┌─ Dataset content
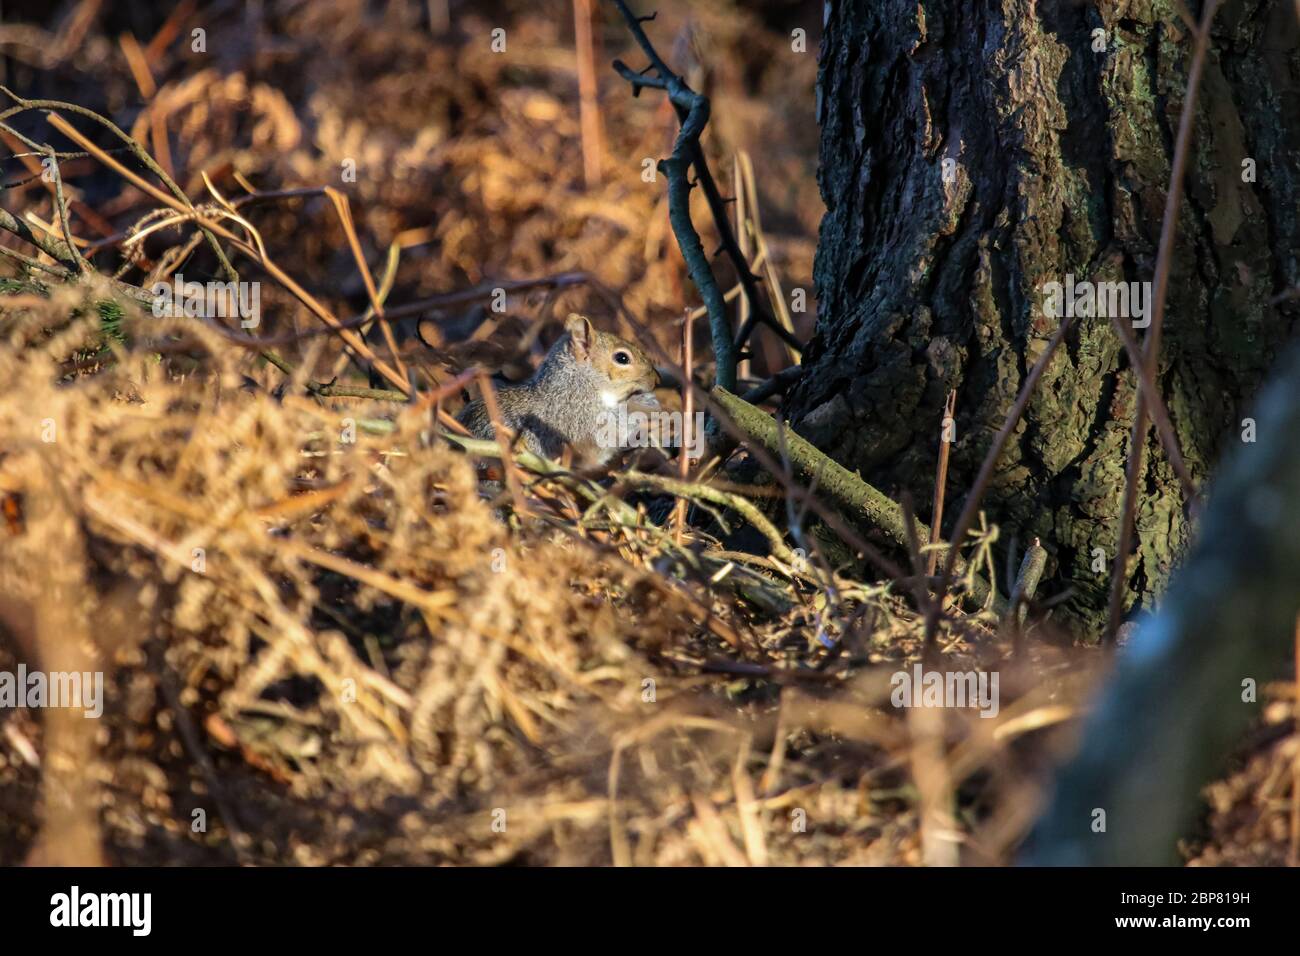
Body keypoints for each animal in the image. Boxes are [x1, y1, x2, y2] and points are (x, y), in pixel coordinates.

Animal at [458, 313, 661, 468]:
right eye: (622, 358)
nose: (657, 380)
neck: (577, 383)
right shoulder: (578, 417)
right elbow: (608, 436)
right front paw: (646, 410)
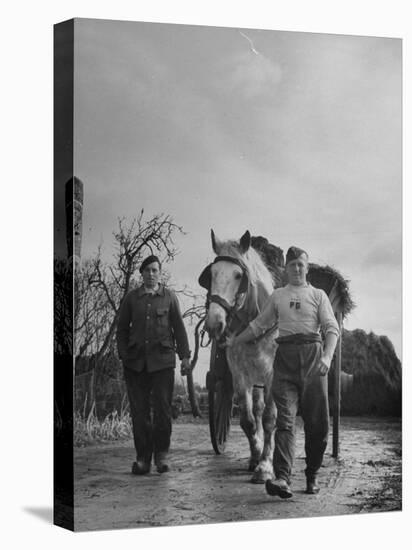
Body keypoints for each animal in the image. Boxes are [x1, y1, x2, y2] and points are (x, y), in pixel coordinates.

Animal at [199, 231, 278, 486]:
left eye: (238, 275)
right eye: (211, 274)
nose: (214, 323)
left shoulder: (274, 375)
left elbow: (271, 419)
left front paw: (265, 466)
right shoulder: (239, 374)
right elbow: (248, 420)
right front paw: (256, 456)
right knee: (257, 408)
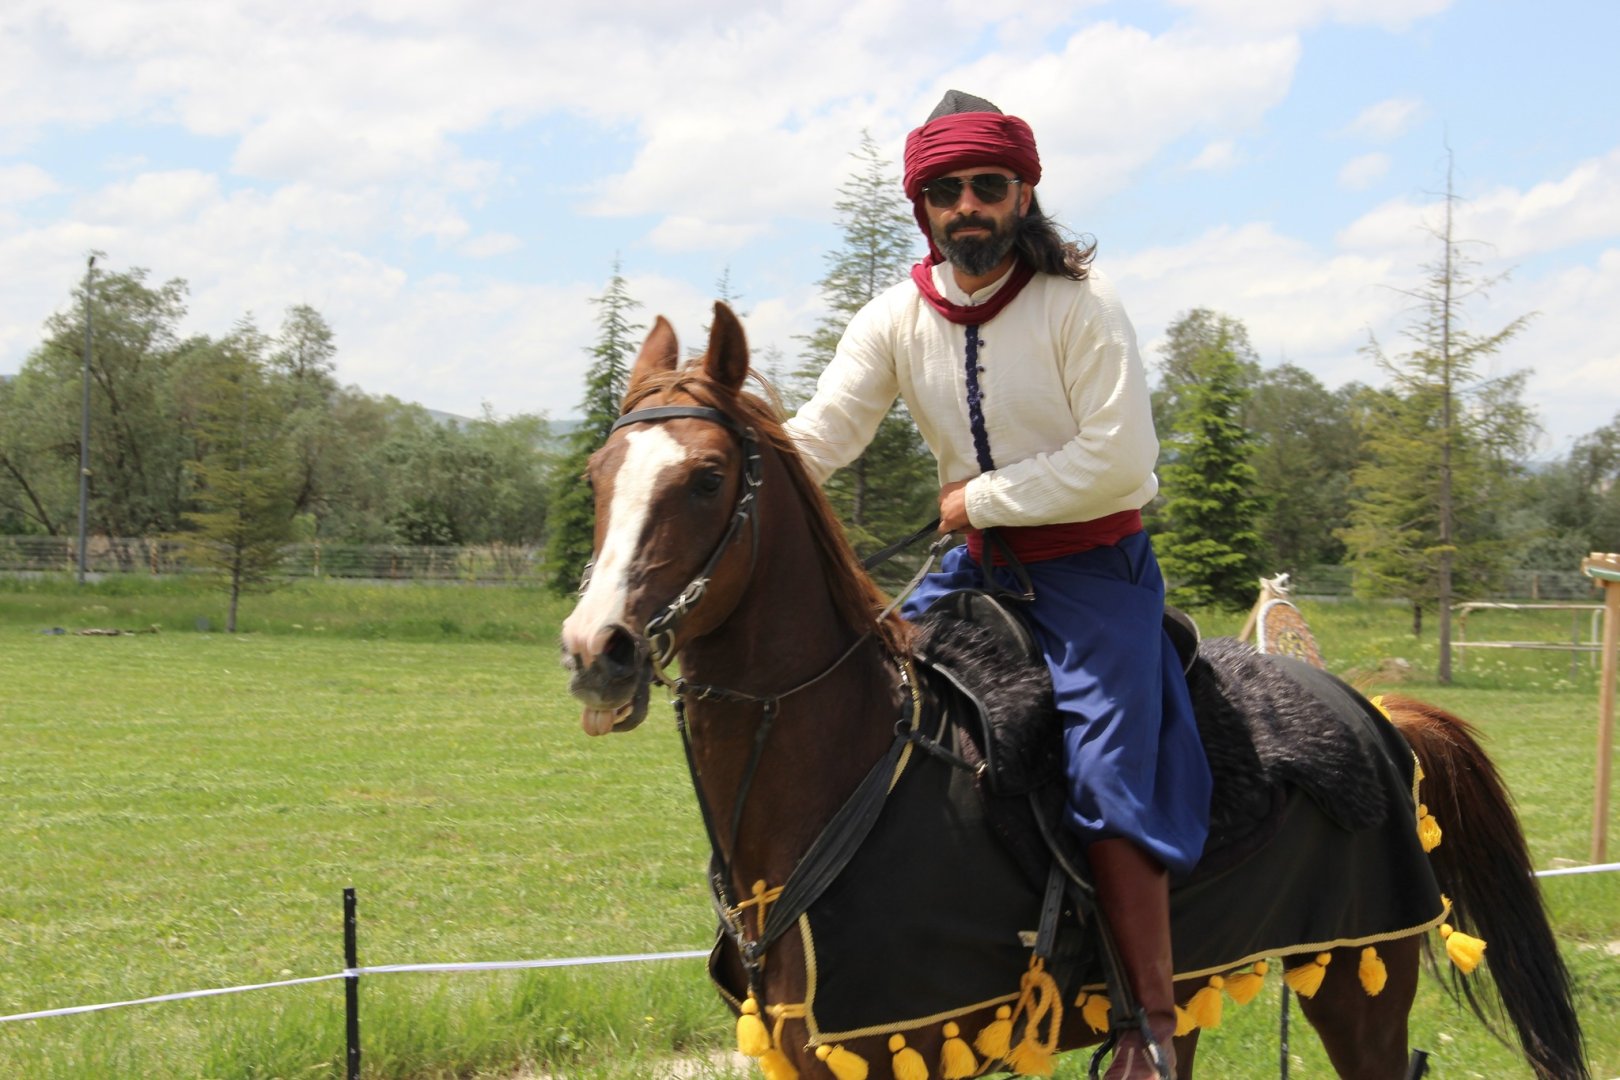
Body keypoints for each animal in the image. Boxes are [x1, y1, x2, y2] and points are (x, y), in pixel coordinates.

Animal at [560, 303, 1588, 1080]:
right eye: (598, 475)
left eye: (705, 478)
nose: (596, 650)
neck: (851, 773)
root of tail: (1372, 713)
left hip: (1356, 973)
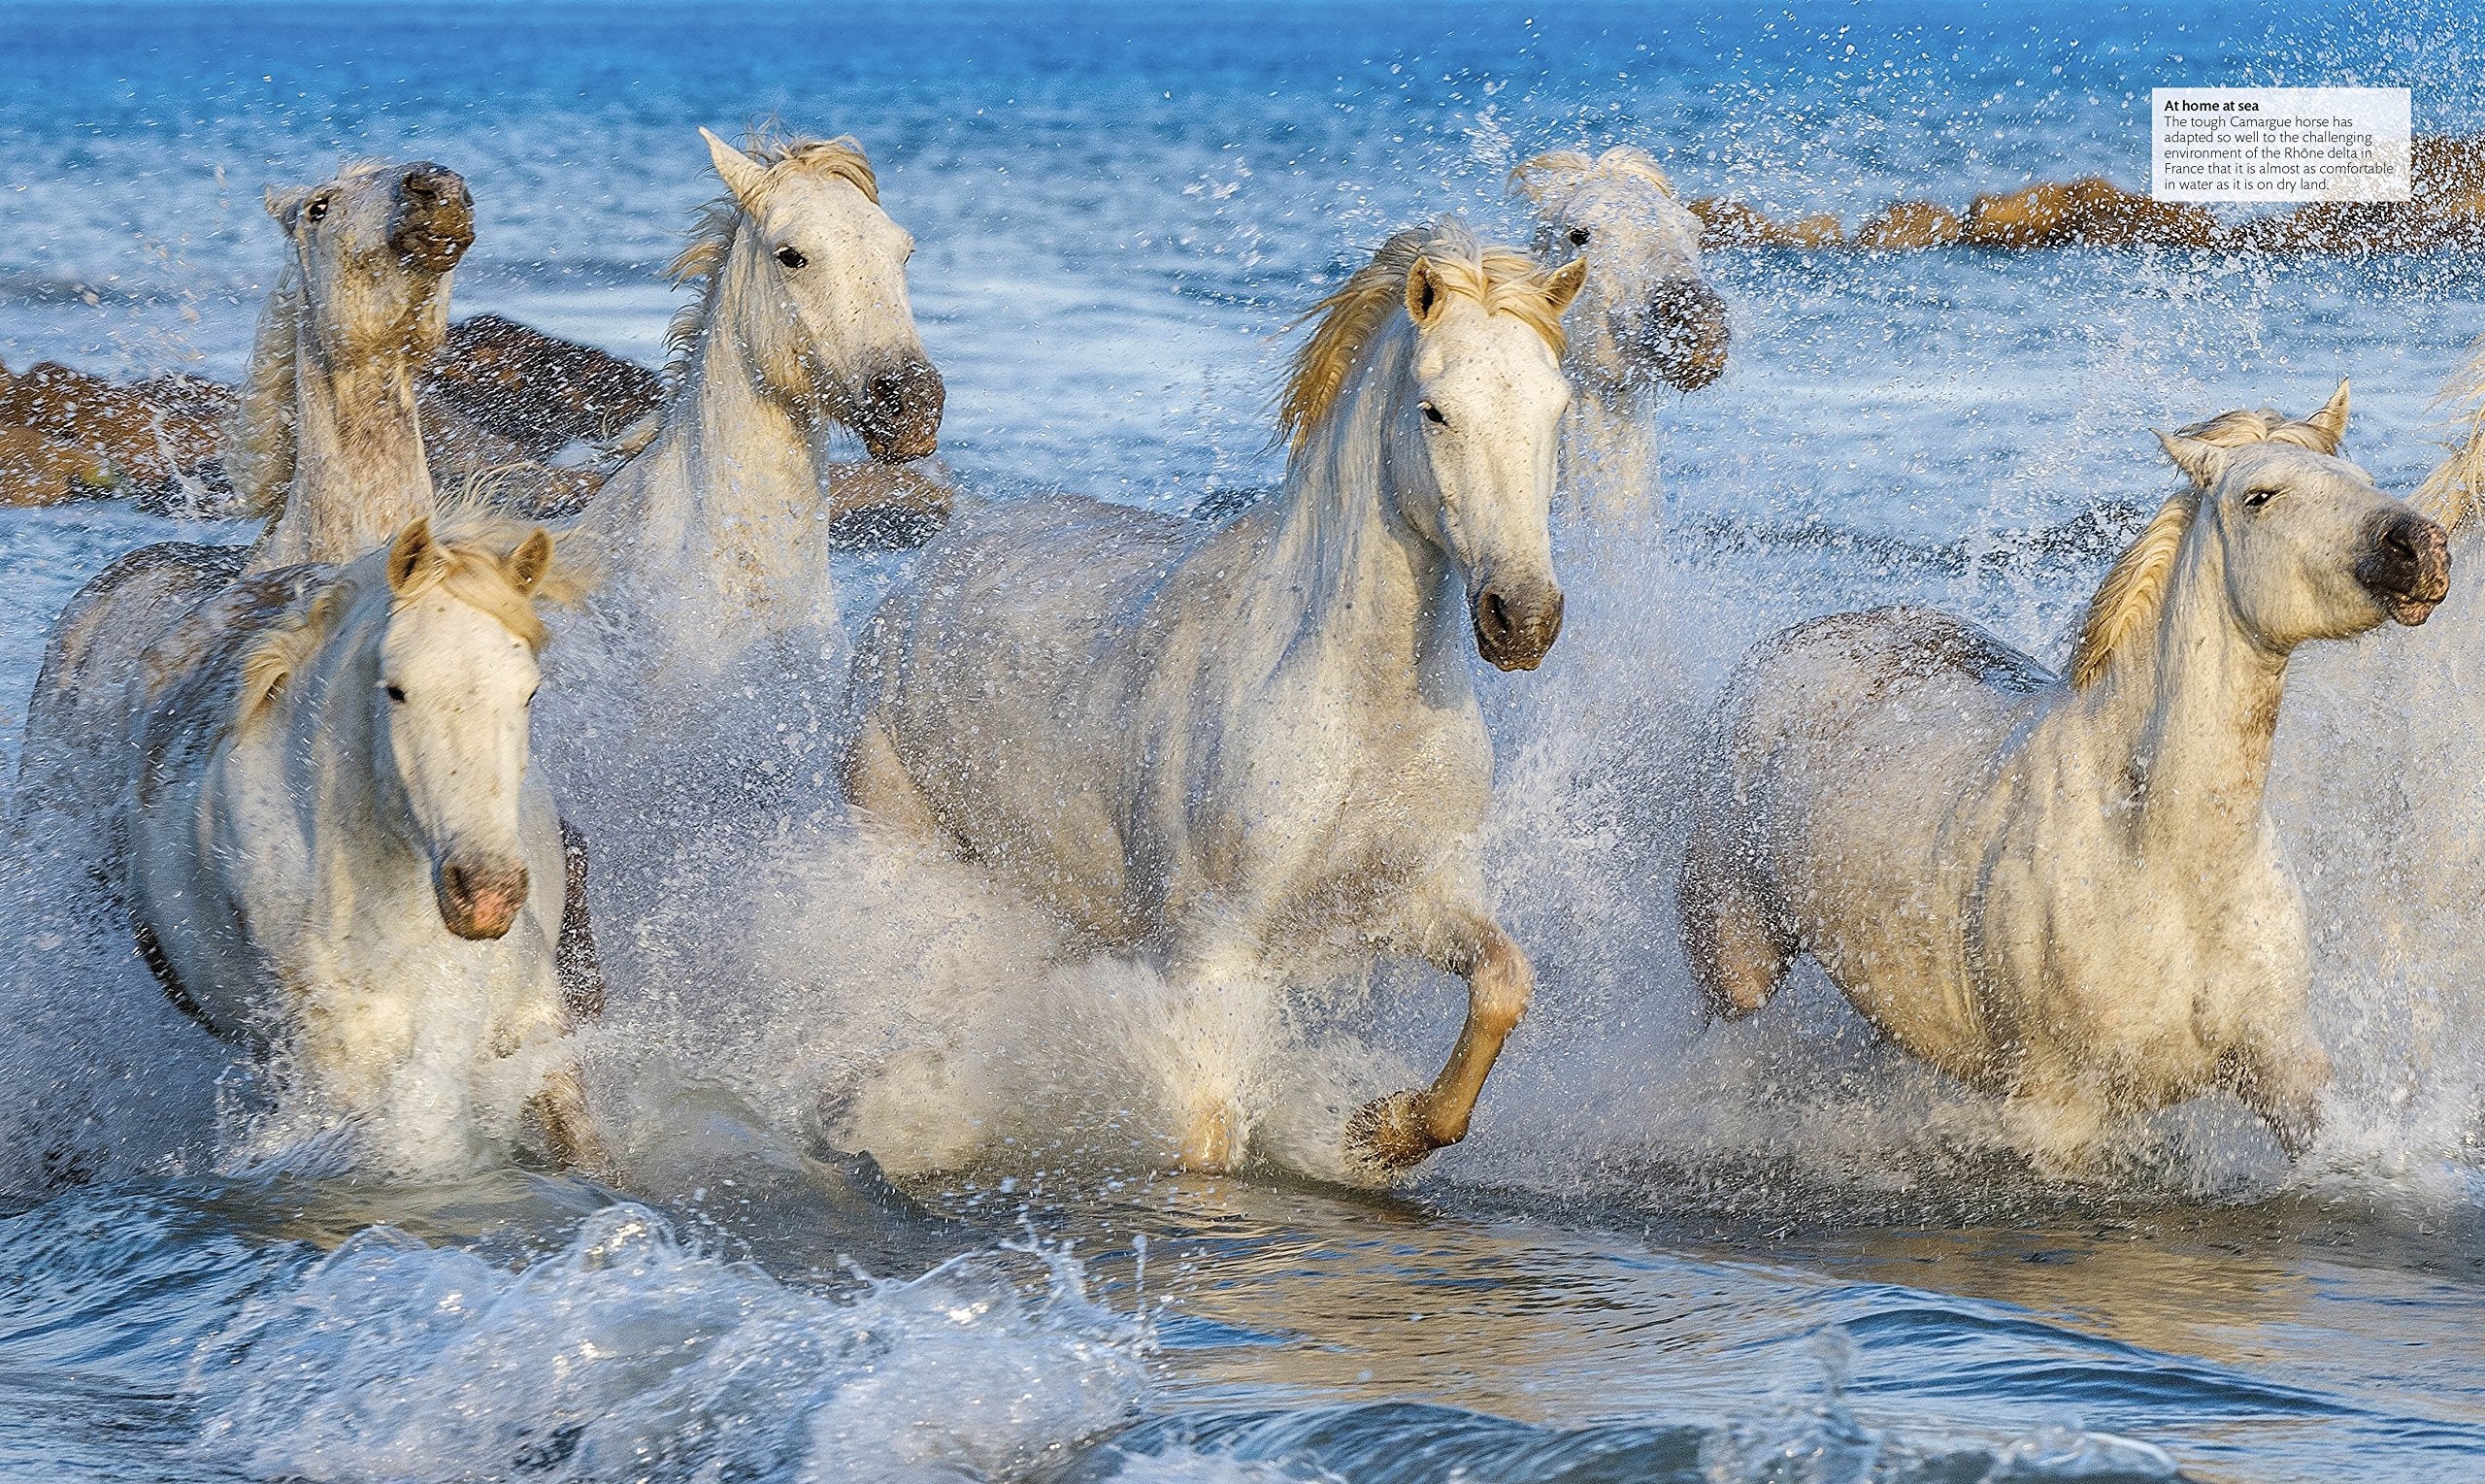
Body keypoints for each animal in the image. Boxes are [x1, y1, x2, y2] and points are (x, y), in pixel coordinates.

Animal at [843, 218, 1587, 1176]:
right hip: (904, 840)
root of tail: (934, 563)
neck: (1357, 708)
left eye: (1557, 408)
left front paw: (1382, 1126)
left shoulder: (1410, 897)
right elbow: (1204, 1130)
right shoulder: (1211, 949)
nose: (1522, 618)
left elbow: (1502, 984)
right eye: (1435, 410)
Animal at [1677, 388, 2448, 1171]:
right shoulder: (2057, 1112)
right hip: (1736, 964)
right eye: (2259, 496)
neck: (2160, 853)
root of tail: (1790, 647)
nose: (2421, 546)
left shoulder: (2286, 1068)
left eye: (2359, 476)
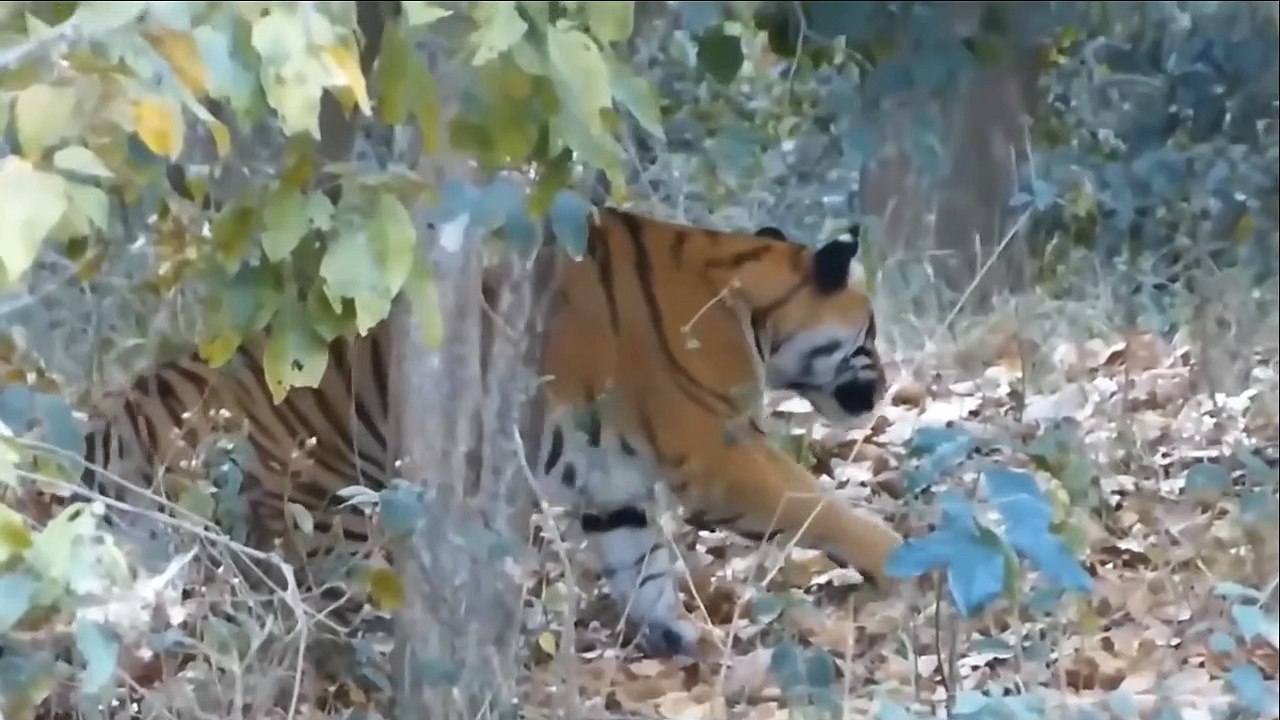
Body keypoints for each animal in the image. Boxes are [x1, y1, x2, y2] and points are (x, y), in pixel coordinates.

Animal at [78, 205, 903, 658]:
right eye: (869, 333)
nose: (888, 383)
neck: (750, 307)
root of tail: (123, 406)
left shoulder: (615, 483)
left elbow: (641, 565)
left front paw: (670, 637)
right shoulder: (718, 452)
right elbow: (822, 508)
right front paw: (904, 561)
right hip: (326, 518)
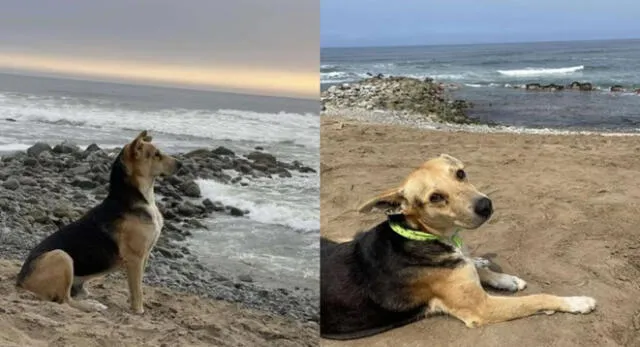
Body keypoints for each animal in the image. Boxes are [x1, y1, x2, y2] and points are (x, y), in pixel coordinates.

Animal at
└─
### What to work on
Search the data above for the string "shoulder" and copy each line that has it.

### Result for this exercise
right shoulder: (578, 417)
left shoulder: (274, 375)
right shoulder: (239, 374)
left shoulder: (1410, 897)
right shoulder: (1211, 949)
right shoulder: (2057, 1112)
left shoulder: (2286, 1068)
left shoulder: (615, 483)
right shoulder: (718, 452)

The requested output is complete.